The panel’s decision turned on its answer to this question: Are broadband providers “common carriers” that can be regulated in the way that they operate networks? The Court reviewed the FCC’s historical treatment of cable modems and Digital Subscriber Line service in which it found that they are not “common carrier” services subject to telecommunications regulation. The FCC did not change this conclusion in the Open Internet Order. Instead, it stated that the new rules are not “common carrier” requirements. The Court rejected that idea, explaining that the anti-blocking and anti-discrimination rules are classic common carrier regulations similar to rules that apply to telephone networks. The transparency rule, by contrast, simply regards consumer disclosure and, according to the DC Circuit, lawfully may be imposed on broadband providers.

FCC Chairman Wheeler has reacted to the decision by stating that the agency “will consider all available options, including those for appeal, to ensure that these networks on which the Internet depends continue to provide a free and open platform for innovation and expression, and operate in the interest of all Americans.”
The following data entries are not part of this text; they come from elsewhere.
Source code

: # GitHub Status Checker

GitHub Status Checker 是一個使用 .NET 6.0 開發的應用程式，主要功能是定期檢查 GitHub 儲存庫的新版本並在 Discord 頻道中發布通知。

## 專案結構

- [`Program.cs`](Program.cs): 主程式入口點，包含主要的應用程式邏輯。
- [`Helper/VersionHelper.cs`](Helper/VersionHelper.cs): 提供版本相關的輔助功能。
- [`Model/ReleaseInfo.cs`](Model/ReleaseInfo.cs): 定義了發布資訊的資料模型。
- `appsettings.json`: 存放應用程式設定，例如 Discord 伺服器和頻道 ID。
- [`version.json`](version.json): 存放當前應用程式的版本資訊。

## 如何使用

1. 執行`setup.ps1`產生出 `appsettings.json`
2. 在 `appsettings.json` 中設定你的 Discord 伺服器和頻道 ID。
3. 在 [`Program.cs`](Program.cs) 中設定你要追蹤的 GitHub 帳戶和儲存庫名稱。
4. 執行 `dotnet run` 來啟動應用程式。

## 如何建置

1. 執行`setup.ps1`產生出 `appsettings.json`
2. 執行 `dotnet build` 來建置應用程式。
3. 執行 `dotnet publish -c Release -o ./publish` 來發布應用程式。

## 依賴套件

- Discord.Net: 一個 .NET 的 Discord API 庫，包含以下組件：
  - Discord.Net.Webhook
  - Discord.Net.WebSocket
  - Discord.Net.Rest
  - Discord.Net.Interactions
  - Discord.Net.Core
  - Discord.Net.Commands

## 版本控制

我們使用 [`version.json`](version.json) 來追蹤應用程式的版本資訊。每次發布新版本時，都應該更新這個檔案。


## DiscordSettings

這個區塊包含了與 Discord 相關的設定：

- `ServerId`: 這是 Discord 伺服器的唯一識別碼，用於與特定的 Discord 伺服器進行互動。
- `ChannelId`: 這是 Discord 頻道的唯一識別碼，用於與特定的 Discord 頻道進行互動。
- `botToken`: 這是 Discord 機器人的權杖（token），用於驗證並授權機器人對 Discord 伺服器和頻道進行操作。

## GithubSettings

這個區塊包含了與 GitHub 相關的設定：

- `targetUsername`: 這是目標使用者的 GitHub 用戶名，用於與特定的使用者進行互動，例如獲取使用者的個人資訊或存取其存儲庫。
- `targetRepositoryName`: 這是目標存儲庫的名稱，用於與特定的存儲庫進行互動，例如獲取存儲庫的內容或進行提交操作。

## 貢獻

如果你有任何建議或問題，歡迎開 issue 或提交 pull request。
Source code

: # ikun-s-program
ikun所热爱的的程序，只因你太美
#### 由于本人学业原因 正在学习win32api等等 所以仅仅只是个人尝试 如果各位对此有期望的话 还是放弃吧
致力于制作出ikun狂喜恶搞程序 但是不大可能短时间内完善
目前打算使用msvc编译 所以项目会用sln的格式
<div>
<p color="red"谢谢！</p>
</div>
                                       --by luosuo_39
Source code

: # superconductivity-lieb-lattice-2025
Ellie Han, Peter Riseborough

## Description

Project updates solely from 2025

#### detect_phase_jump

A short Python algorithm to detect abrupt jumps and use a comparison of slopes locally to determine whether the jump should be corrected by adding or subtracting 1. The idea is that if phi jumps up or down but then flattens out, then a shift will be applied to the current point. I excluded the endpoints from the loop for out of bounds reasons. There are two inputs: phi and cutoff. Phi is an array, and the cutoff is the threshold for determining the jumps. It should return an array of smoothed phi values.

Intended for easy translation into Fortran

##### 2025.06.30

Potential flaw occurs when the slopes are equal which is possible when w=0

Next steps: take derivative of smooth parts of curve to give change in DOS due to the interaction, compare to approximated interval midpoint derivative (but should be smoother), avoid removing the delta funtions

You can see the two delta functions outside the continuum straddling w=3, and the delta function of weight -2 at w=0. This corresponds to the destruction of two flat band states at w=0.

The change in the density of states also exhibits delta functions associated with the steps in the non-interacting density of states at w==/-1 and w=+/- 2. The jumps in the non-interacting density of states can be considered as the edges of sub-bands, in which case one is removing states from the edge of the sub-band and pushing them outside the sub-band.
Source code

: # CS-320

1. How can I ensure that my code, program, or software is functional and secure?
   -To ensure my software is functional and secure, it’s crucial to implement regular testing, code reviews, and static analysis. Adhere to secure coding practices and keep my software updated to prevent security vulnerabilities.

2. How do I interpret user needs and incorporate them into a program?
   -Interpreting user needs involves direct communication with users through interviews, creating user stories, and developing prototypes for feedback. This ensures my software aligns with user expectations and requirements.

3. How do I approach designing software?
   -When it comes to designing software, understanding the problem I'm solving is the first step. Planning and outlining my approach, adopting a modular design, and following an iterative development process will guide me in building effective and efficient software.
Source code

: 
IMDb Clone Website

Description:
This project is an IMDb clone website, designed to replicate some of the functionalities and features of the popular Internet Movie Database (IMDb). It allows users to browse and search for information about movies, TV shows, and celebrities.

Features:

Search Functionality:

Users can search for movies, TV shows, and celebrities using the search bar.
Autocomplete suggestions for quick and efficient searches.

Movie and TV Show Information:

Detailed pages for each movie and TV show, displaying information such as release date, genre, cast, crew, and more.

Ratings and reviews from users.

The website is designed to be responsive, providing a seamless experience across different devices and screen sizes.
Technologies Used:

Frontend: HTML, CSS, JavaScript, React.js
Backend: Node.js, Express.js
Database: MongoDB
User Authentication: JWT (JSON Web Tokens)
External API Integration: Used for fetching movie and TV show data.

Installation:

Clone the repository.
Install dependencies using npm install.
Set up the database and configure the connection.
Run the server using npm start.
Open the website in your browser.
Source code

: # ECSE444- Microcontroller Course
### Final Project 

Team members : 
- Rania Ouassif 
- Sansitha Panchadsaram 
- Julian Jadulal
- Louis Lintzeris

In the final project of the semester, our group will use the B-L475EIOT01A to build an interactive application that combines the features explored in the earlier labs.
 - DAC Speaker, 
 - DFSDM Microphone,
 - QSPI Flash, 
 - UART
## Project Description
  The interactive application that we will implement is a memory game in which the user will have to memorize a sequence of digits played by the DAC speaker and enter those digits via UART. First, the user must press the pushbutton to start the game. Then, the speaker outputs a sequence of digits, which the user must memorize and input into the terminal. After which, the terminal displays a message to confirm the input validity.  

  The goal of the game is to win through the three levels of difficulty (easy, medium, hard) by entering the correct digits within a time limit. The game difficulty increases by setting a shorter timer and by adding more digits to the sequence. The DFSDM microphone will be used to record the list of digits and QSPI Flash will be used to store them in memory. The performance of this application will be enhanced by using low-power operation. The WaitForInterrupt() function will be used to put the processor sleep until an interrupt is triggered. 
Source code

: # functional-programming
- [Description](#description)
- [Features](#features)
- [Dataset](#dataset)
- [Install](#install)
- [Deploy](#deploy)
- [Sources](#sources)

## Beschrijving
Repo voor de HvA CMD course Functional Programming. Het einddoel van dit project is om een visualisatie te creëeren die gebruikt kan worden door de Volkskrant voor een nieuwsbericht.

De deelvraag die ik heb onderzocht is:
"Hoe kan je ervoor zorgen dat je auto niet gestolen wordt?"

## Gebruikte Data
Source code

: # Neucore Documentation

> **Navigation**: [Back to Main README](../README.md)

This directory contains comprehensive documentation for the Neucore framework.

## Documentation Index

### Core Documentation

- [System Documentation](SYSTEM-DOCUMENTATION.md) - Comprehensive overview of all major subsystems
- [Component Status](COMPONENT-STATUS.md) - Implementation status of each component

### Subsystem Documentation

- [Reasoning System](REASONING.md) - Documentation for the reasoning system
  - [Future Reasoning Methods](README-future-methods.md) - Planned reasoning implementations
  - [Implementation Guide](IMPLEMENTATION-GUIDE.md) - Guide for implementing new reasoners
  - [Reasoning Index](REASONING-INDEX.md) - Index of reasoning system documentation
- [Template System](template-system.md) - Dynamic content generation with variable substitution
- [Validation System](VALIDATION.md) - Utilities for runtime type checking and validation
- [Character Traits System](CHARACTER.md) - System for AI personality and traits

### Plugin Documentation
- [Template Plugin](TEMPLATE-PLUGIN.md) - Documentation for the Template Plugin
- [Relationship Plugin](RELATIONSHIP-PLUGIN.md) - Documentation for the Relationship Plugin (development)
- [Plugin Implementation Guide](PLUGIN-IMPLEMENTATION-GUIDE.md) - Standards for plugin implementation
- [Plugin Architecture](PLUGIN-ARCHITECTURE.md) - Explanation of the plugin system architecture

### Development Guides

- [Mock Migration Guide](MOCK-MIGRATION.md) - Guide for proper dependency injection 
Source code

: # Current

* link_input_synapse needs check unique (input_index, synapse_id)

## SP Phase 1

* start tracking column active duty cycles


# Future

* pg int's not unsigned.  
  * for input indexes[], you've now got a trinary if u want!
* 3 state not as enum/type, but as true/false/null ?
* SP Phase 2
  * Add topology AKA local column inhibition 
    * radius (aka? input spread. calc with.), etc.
The Court’s decision means that the FCC cannot adopt net neutrality rules without changing the regulatory classification of broadband providers and treating them as common carriers. The partial dissent of one panel member, Judge Silberman, would seem to discourage that course, arguing that the Commission must find not only that the providers are common carriers but also that they have monopoly control over the broadband network. We await the FCC’s decision whether to appeal this decision to the US Supreme Court, open a new proceeding, or do nothing in hopes that the promised new 2015 legislation solves the net neutrality issue for once and all.